Recommended treatment of TMD includes jaw muscle exercises, relaxation exercises, and sometimes an occlusal splint or NSAIDs.2,23,51,52 The authors of a recent RCT study have concluded that jaw motion exercises are a cost-effective and pain reducing treatment.52 The most common treatments reported by patients in our study were conservative treatments, including jaw muscle exercises, occlusal splint, and physiotherapy. The fact that only 10 out of 39 patients reported improvement of TMD might be due to different circumstances including the fact that the GMP and not the general dentist had the responsibility for the follow up and treatment. The GMP does normally not treat TMD and the general dentist might lack knowledge of how to treat TMD. Treatment of severe TMD belongs to specialists, both within dentistry and medicine, who ideally should form interdisciplinary teams, however there is a shortage of specialists in rural parts of Norway.
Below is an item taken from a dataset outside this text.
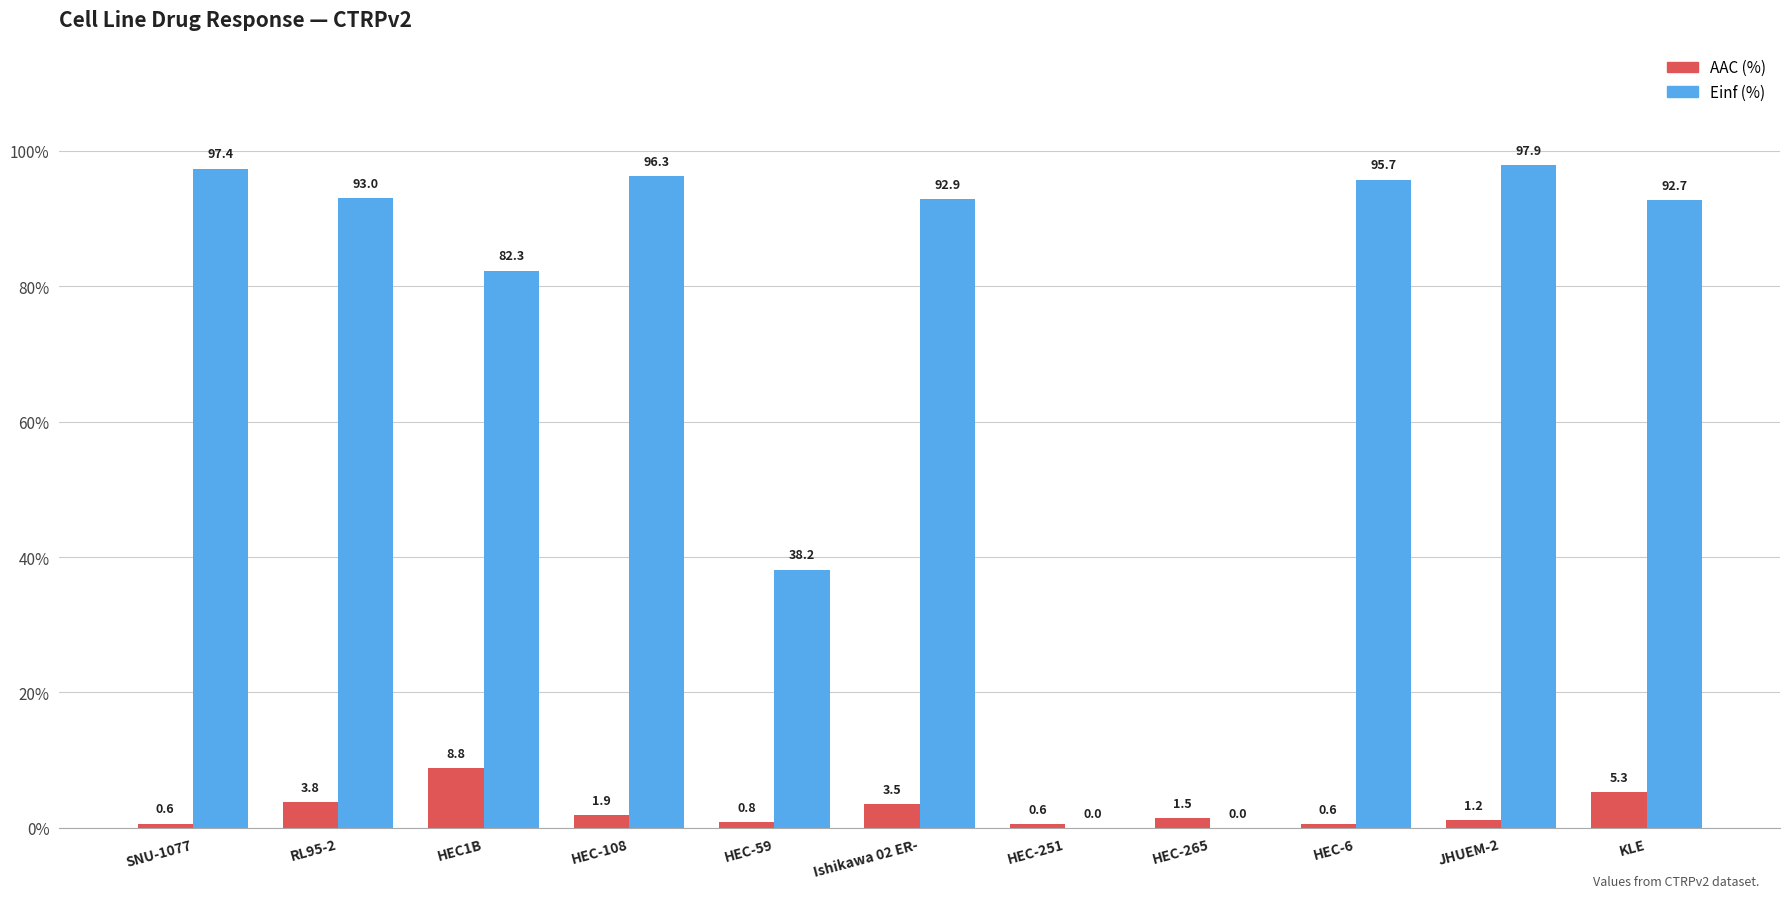

At which label does Einf (%) first exceed 92?

SNU-1077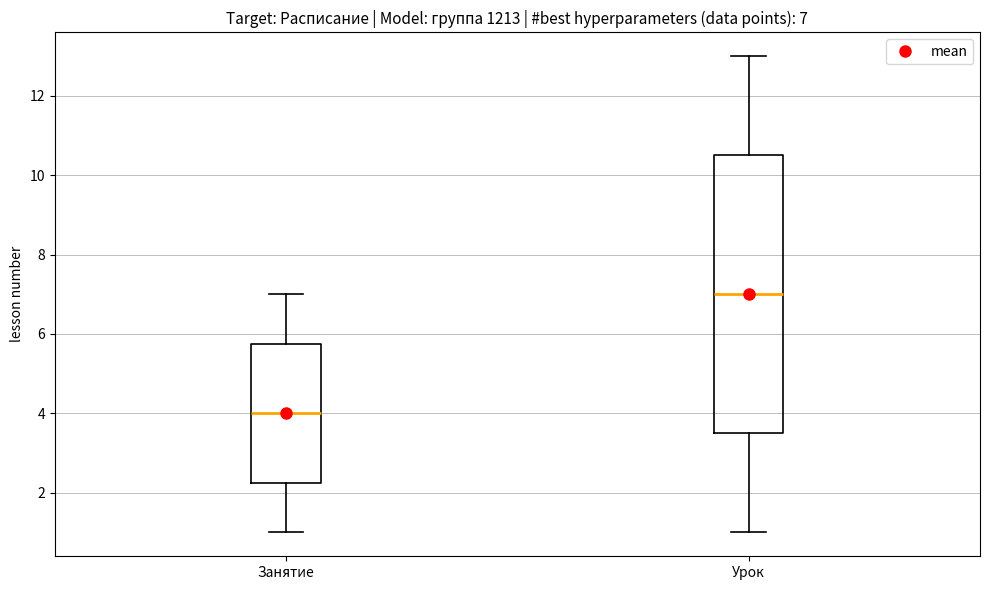

Which box has the highest median line?

Урок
Treatment of chronic pain is a challenge; available treatment options do not necessarily reduce pain intensity or improve psychological and functional variables in an effective manner.53 However, during the last few decades there has been a switch in the scientific approach to chronic pain, from a direct linear association with tissue damage, to a multifactorial etiology including several biopsychosocial factors.54 It has reasonably been suggested that psychosocial health care should be involved in treatment of chronic pain and the appropriate goal for the future should be individualized pain management program for each patient.17,55

Limitations to this study include the reliability and validity of the self-reported questionnaires. A previous study on the outcome of treatment for TMD reported a 44% discrepancy between the doctor’s evaluation and the patients’ answer to a TMJ symptom and function assessing questionnaire in which patients scored their symptoms both better and worse.35 The Authors had no control over whether the patients followed up with their GMP, in accordance with the suggested treatment plan. The relatively small study population and low response rate, and the fact that the patients were not clinically examined at follow up should also be considered as a limitation. In the drop-out analysis, patients who responded at the three-year follow-up had a longer pain duration and slightly higher age at baseline compared to the non-responders (Table 1) suggesting that a possible selection bias might be that responders were more severely affected than non-responders.

Conclusion

This study of patients with long-termed refractory TMD, evaluated by a Norwegian Government sponsored interdisciplinary team showed that high pain intensity at baseline was a significant risk factor for poorer recovery after three years. Findings from the present study together with previous studies may indicate that improved coping with TMD pain includes both decreased pain intensity, CSQ and MFIQ scores. The authors want to encourage further research on management of stress in the presence of chronic pain as an important factor for treatment outcome. Furthermore, it is important to improve access to trained care in rural areas and to maintain the interdisciplinary process. If the Interdisciplinary team were to follow up with the patients and the GMP/general dentist, the results of the treatment could be improved. To further increase the quality of care, a personalized, digital rehabilitation program with feedback could be established, which could give the patient the opportunity to take responsibility for their own recovery.

Acknowledgments

The authors of the present study want to thank all patients for participating. We also want to thank the Norwegian Directorate of Health for funding this study, and Professor Stein Atle Lie for his contribution to the statistical analyses.

Disclosure

The authors report no conflicts of interest in this work.